Inside Higher Education

Mel Xiao, a Rice University senior who helps investigate and adjudicate COVID-19 rule violations by other students, doesn’t mind if she’s viewed by her peers as “big brother” on campus.

Xiao is one of 11 students at Rice who served as a judge on the COVID Community Court, or CCC, a student-led judiciary that looks into reports of students neglecting to wear masks or socially distance, or who are hosting visitors in their dorm rooms, which are violations of the university’s Culture of Care Agreement for the 2020-21 academic year. A three-judge panel hears and investigates each low-level COVID-19-related violation and doles out “educational” punishments, such as writing an apology letter or hanging up posters that promote public health measures in their dorm, said Emily Garza, director of student judicial programs at Rice.

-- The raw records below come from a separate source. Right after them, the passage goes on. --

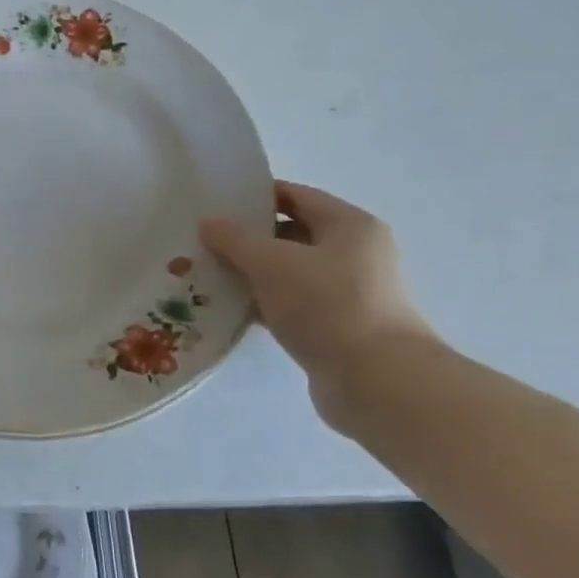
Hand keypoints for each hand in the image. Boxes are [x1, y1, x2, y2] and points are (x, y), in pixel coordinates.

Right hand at [200, 182, 436, 414]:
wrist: (376, 382)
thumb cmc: (328, 306)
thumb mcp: (272, 263)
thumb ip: (235, 239)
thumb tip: (209, 223)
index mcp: (349, 225)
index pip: (294, 195)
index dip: (253, 196)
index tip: (213, 204)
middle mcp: (353, 254)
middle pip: (290, 234)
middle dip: (246, 238)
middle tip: (202, 242)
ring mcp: (345, 293)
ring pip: (286, 273)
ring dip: (250, 274)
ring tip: (205, 275)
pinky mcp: (334, 327)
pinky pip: (289, 305)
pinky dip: (261, 304)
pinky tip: (227, 309)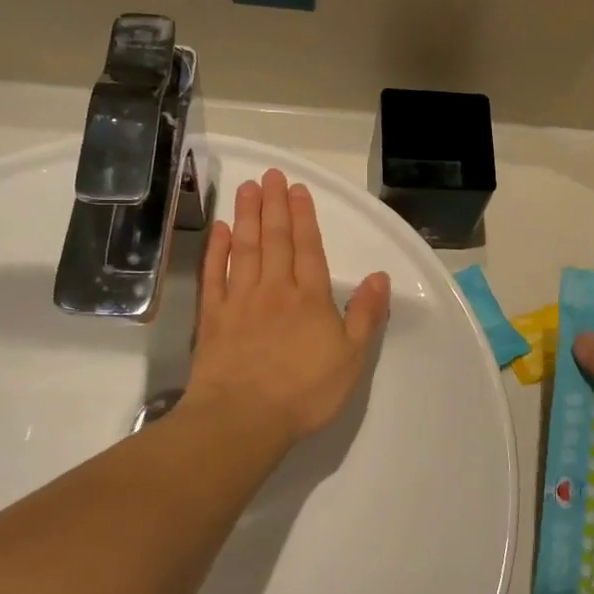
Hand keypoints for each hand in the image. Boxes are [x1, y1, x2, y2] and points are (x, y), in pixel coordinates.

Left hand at [187, 169, 391, 449]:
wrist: (243, 419)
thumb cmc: (305, 391)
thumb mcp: (352, 358)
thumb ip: (366, 315)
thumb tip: (380, 276)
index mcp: (310, 298)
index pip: (308, 247)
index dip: (304, 216)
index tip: (297, 188)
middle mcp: (274, 289)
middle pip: (275, 239)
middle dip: (274, 205)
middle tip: (270, 175)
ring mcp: (240, 301)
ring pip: (244, 249)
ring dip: (246, 217)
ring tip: (247, 189)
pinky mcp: (213, 318)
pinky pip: (214, 275)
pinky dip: (216, 250)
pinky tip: (218, 231)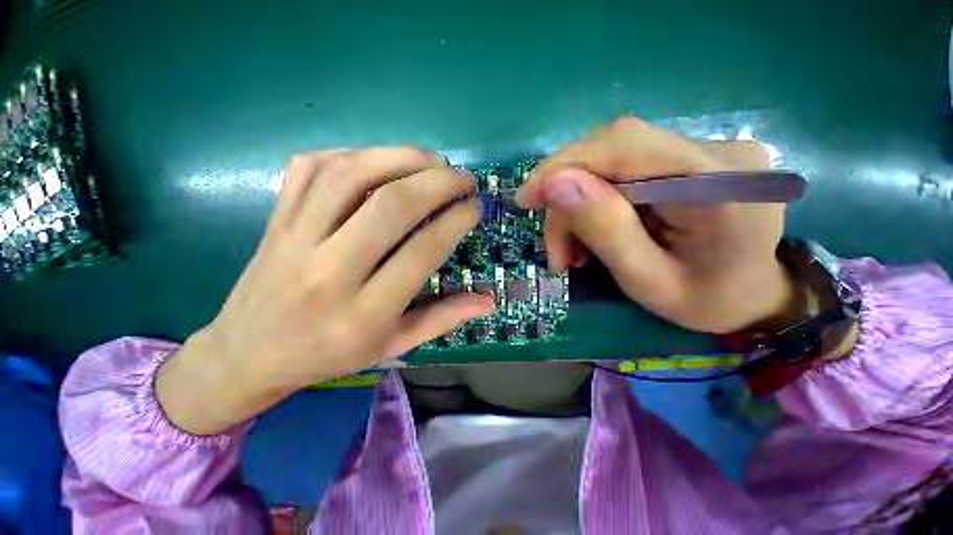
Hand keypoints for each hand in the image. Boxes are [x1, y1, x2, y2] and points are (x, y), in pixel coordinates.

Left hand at [157, 148, 494, 434]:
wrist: (247, 353)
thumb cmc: (329, 355)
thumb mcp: (394, 346)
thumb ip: (444, 319)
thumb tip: (488, 300)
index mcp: (363, 313)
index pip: (422, 251)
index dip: (456, 221)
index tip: (474, 208)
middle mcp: (329, 270)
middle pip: (392, 206)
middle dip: (439, 183)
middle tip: (464, 178)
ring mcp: (295, 237)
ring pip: (352, 175)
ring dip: (402, 158)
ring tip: (434, 161)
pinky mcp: (275, 217)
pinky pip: (313, 167)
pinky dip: (356, 154)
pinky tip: (383, 161)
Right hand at [517, 117, 794, 334]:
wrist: (753, 296)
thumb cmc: (705, 301)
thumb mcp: (647, 281)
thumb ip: (605, 230)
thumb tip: (554, 184)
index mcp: (718, 185)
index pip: (623, 145)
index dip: (563, 166)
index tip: (526, 199)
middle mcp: (717, 151)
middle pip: (611, 153)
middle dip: (568, 200)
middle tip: (558, 251)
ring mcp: (706, 149)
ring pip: (612, 162)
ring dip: (580, 205)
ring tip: (573, 252)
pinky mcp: (691, 158)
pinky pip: (626, 170)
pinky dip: (597, 201)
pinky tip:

While Xiao and Garza believe the student-on-student disciplinary process is more effective than sending minor violations directly to university officials, Xiao has heard some criticism by students on social media. Students say they don’t want to be a “snitch” and report violations by friends, or argue that the CCC isn’t a “big deal” since it only handles violations that occur on campus, she said. There are students who view the CCC as an extra set of eyes, waiting for them to slip up so they can be reprimanded. And some Rice alumni have weighed in on social media to consider the idea of a student court and question the need for it, while others have made fun of the notion of students policing each other and turning each other in. Xiao said she’s been thinking about these negative perceptions of the student court as she considers applying to be a judge again in the spring.